Thursday, March 5, 2009

Neko Case is Woman



Album: Middle Cyclone
Artist: Neko Case
Review: In Your Speakers
Rating: Four out of Five Stars



Neko Case is woman. Hear her roar. And lest you doubt, just take a glance at the album cover for her latest artistic endeavor, Middle Cyclone. Case is crouched and ready to pounce, fight, defend, and sing her heart out. In truth, she’s not much different than the animals that she writes and sings about. With the fierce gleam in her eye, you get the sensation all at once that Neko Case is simultaneously a killer whale and a magpie. She has tapped into her animal like characteristics, all the beauty, all the soul, all the chase and put it into one all too human album.


Neko Case is not a novice to her craft, and yet, with Middle Cyclone, she brings the intensity, passion, and heart of a first time recorder. In 2006, Case released Fox Confessor Brings the Flood. It was a funky combination of country rock, soulful gospel (Southern style), and some pop hymns. She sang about lions and sparrows. In Middle Cycle she sings about whales and magpies, all the while reminding us “I’m an animal, and you’re an animal, too.” Combining the talents of several of Case’s longtime friends, including Calexico, M. Ward, Los Lobos, and the New Pornographers, the album embraces a country twang as well as the beauty of a whole new type of tenderness . In Middle Cyclone, you will find Case as tangible as ever, and yet she manages to stay illusive enough to remain just out of reach (just try and decipher the lyrics of “Polar Nettles”).

With so much creative genius joined together, you’d have to seriously hate indie rock if you don’t immediately fall in love with this album. And for all of that collaboration, you get the sense that this is her show, her tour de force, and she doesn’t apologize or wonder…she knows she has created a masterpiece. Middle Cyclone also embraces something that Neko has shunned in most of her previous work: the topic of love. The album begins with “This Tornado Loves You”, in which she compares love to a near natural disaster, saying to the world that when she’s involved in loving, it can get dangerous. Her voice is as wide and strong as you’d expect from the woman on the album cover. And yet, when you listen to the title track, there is something so revealing, personal, tender, and quiet about the loneliness she reveals. She is definitely putting all of herself out on the battlefield.

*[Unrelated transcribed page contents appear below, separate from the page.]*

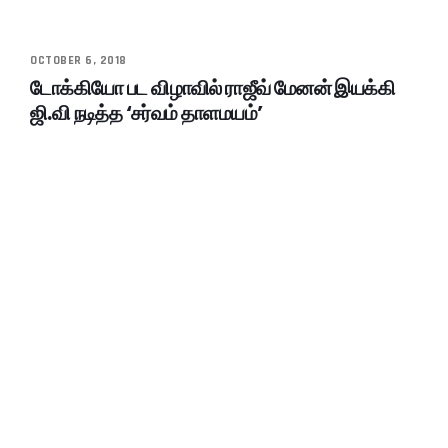
OCTOBER 6, 2018
டோக்கியோ பட விழாவில் ராஜீவ் மேனன் இயக்கி
ஜி.வி நடித்த ‘சர்வம் தாளமயம்’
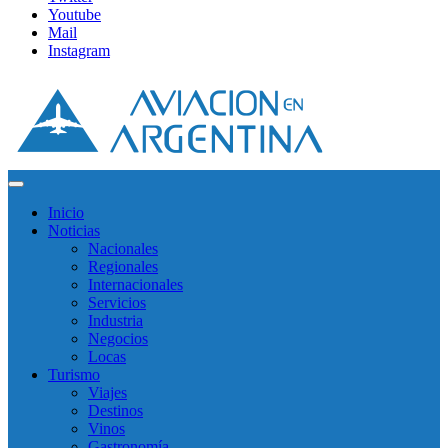
Youtube
Mail
Instagram
Inicio
Noticias
Nacionales
Regionales
Internacionales
Servicios
Industria
Negocios
Locas
Turismo
Viajes
Destinos
Vinos
Gastronomía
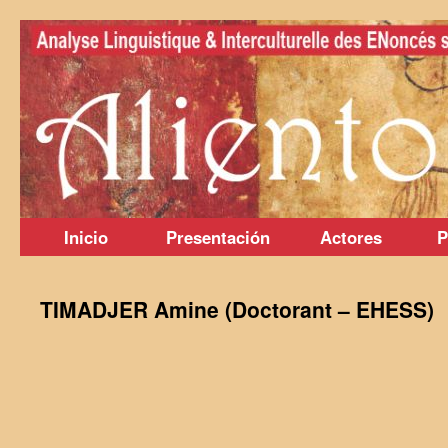
Saltar
al
contenido
Inicio
Presentación
Actores
P
TIMADJER Amine (Doctorant – EHESS)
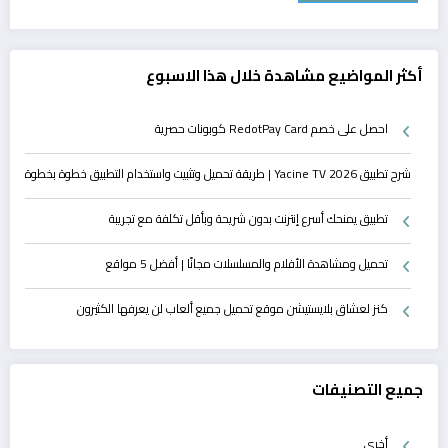
أكثر المواضيع مشاهدة خلال هذا الاسبوع
احصل على خصم RedotPay Card كوبونات حصرية
شرح تطبيق Yacine TV 2026 | طريقة تحميل وتثبيت واستخدام التطبيق خطوة بخطوة
تطبيق يمنحك أسرع إنترنت بدون شريحة وبأقل تكلفة مع تجريبة
تحميل ومشاهدة الأفلام والمسلسلات مجانًا | أفضل 5 مواقع
كنز لعشاق بلايستيشن موقع تحميل جميع ألعاب لن يعرفها الكثيرون
جميع التصنيفات
أخرى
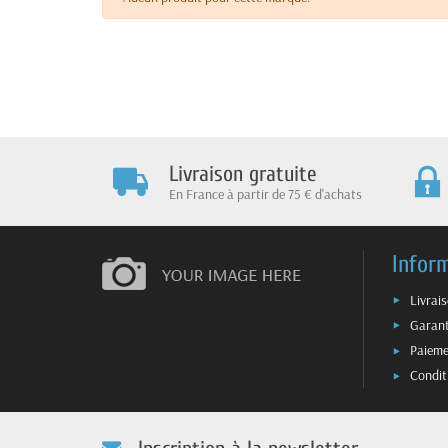
Livraison gratuite
En France à partir de 75 € d'achats
Infor
Livrai
Garant
Paieme
Condit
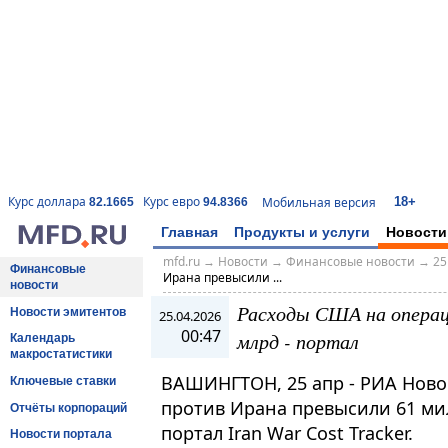
18+
Курс доллара
Курс евро
Мобильная версия
82.1665
94.8366
Главная
Продукты и услуги
Новости
mfd.ru
→
Новости
→
Финансовые новости
→
25
Финансовые
Ирана превысили ...
новости
Расходы США на операц
Новости эмитентов
25.04.2026
00:47
млрд - портал
Календарь
макростатистики
ВАШИНГТОН, 25 апр - РИА Ново
Ключевые ставки
против Ирана превысили 61 ми
Отчёты корпораций
портал Iran War Cost Tracker.
Новости портала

Two of the albums most lyrical tracks are "I'm an Animal" and "Red Tide" because they do everything that Neko does so well. They are vast, they are poetic, they encourage you to think and sway at once. She takes to minor chords in “Prison Girls” and then goes to an old time slow dance in “Fever”. Her spunk is lilting in “The Next Time You Say Forever” where she threatens violence to the next man who makes false promises to her. Following that up with “People Got A Lot of Nerve” drives her point home.

What stands out above all else is the care, love, craft, and soul that Case put into every detail of Middle Cyclone’s creation. From finding as many pianos on Craigslist that she could cram into a Vermont barn for recording, to the sax solos, the beating drums, and the quick succession of each track to create a work of art that gives the impression that while intense, quick and intelligent, she also has all the time in the world to do what she loves.

2 comments:

Ruahines said...

Kia ora D'Arcy,
I have been enjoying your reviews. This one has really tweaked my interest and I will check it out, reads as a very interesting combination of sounds which I would enjoy.
Aroha,
Robb

jo said...

isn't she wonderful? the more i listen to her the more i love her. all the new pornographers' members that have their own gig (that i've heard so far) are amazing! i've just started to get into a.c. newman, too, and the new p's are rapidly becoming one of my top 10 favorite bands of all time. i love neko's voice, i love her style, and man i LOVE her hair!